Derrière moi, les allemands. Je profite que Jérôme ouvre la voie pour leur parler un peu. Ils avaient prévu de faire la course le lendemain mais en raison des risques d’orages, ils ont changé le programme et sont partis de Zermatt à 23h, avant d’arriver à la cabane à 3h pour commencer l’ascension. Ah ouais quand même. Sacrément motivés ces allemands !

Guillaume et Eric passent devant et moi j’avance très lentement, mais j’avance ! à 10h, nous arrivons au sommet. Guillaume y est déjà. J’ai le cœur qui palpite et pas seulement parce qu’on est en altitude et qu’on est au sommet du Cervin (ça je réalise toujours pas !). Je suis remplie d’émotion car j’ai un plan secret : demander la main de Guillaume au sommet de cette montagne mythique. Bien sûr, ça allait dépendre d’un tas de facteurs : météo, monde au sommet, mon état, et là toutes les conditions étaient réunies : j’allais pouvoir lui demander sa main ! J’avais prévu un petit dessin avec un texte que j’avais rangé dans ma poche. Au moment de lui donner ceci, je vois une banderole attachée à la statut du sommet. Guillaume qui me demande de l’épouser ! Alors ça !! Les grands esprits se rencontrent !!

Moment bien sûr indescriptible, mais nous restons tout de même concentrés, car nous n’avons fait que la moitié de la course, et la descente va être longue. Nous ne pouvons pas traîner car les orages sont annoncés pour la fin de la journée.

Départ donc, la cabane nous paraît si lointaine… Mais on enchaîne les rappels et on va d’un très bon rythme, on dépasse pas mal de monde et c’est enccourageant de voir qu’on avance vite, que nos jambes tiennent le coup et que le moral est bon ! Nous arrivons rapidement à Solvay, petite pause ovomaltine et eau, et nous continuons. Comme dit ce bon vieux Mike Horn : chaque pas te rapproche de ta maison. IL ne croit pas si bien dire !

A 15h30, nous arrivons à la cabane. Epuisés et heureux. C’est un moment très fort en émotion pour moi, je relâche la pression, réalise tout ce qui vient d’arriver. Je serre Eric et Jérôme dans mes bras, je suis heureuse d’avoir partagé cette aventure avec eux. Et je suis aux anges, parce que j’ai pu faire ce sommet avec celui que j’aime.

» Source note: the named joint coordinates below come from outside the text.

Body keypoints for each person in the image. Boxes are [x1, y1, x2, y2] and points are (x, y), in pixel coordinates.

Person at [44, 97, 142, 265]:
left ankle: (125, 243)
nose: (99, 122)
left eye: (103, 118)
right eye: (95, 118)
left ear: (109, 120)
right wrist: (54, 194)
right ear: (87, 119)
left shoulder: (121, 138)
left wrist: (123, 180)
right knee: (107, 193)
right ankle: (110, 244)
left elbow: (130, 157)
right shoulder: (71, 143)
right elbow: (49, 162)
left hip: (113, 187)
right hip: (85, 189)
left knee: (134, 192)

Plusieurs cordées ne sont pas encore à la cabane, d’autres, épuisées, décident de passer la nuit ici. Nous avions prévu de prendre les vélos jusqu’à Schwarzee car les télécabines ferment tôt. Bien nous en a pris. La descente à vélo jusqu’à Zermatt est un vrai moment de bonheur, malgré les trombes d’eau qui s’abattent sur nous ! Ben ouais, météo mitigée, ça dit bien ce que ça veut dire, et l’orage on devait bien se le prendre ! Mais mieux vaut ici que sur le Cervin…

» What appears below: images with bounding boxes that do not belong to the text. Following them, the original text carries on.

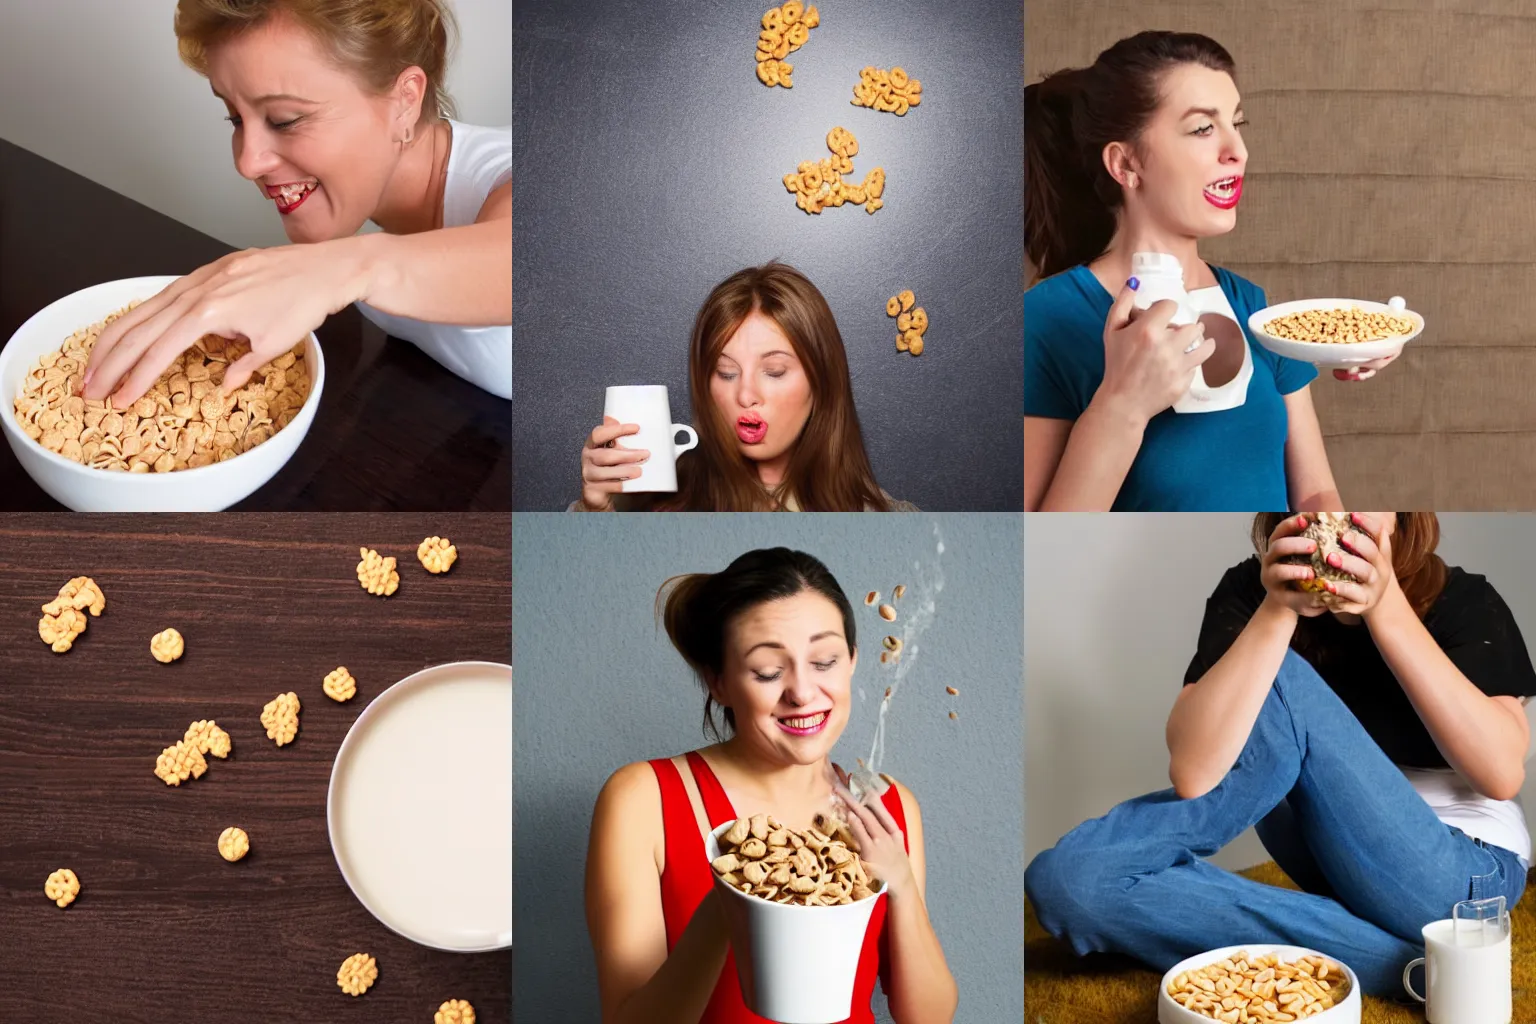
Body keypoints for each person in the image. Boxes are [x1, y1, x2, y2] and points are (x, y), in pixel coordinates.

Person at [1026, 513, 1534, 996]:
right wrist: (1277, 612)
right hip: (1334, 868)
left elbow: (1500, 774)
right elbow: (1197, 773)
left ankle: (1412, 955)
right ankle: (1412, 969)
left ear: (1401, 513)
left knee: (1280, 680)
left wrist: (1385, 608)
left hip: (1462, 880)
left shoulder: (1462, 599)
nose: (1341, 511)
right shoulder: (1253, 594)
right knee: (1074, 886)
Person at [1023, 31, 1397, 511]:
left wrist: (1351, 345)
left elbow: (1315, 492)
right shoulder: (1045, 321)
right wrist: (1122, 406)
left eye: (1237, 124)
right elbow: (1036, 550)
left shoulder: (1252, 305)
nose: (1237, 151)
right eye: (1203, 129)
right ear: (1125, 162)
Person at [585, 548, 957, 1022]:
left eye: (824, 661)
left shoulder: (889, 805)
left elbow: (927, 1018)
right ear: (717, 681)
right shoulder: (643, 798)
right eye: (767, 671)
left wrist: (899, 880)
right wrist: (730, 904)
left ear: (853, 662)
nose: (802, 692)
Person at [81, 0, 511, 406]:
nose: (248, 163)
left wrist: (343, 269)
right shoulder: (361, 209)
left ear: (404, 102)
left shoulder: (522, 174)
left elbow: (528, 264)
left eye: (285, 119)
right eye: (234, 117)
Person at [575, 263, 916, 511]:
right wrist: (596, 514)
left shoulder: (890, 523)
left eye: (775, 371)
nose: (746, 395)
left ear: (821, 381)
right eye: (726, 372)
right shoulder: (658, 512)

Cette montagne, qui est partout, qui est mythique, le sera encore plus pour moi. Le Cervin n’est pas une course facile. Il demande de la volonté, de l’endurance et bien sûr beaucoup de modestie. Mais il m’a accueilli, avec ses plus belles couleurs, et je le remercie. Une fois n’est pas coutume, je vais terminer ce billet par une note positive et de circonstance : la vie est belle.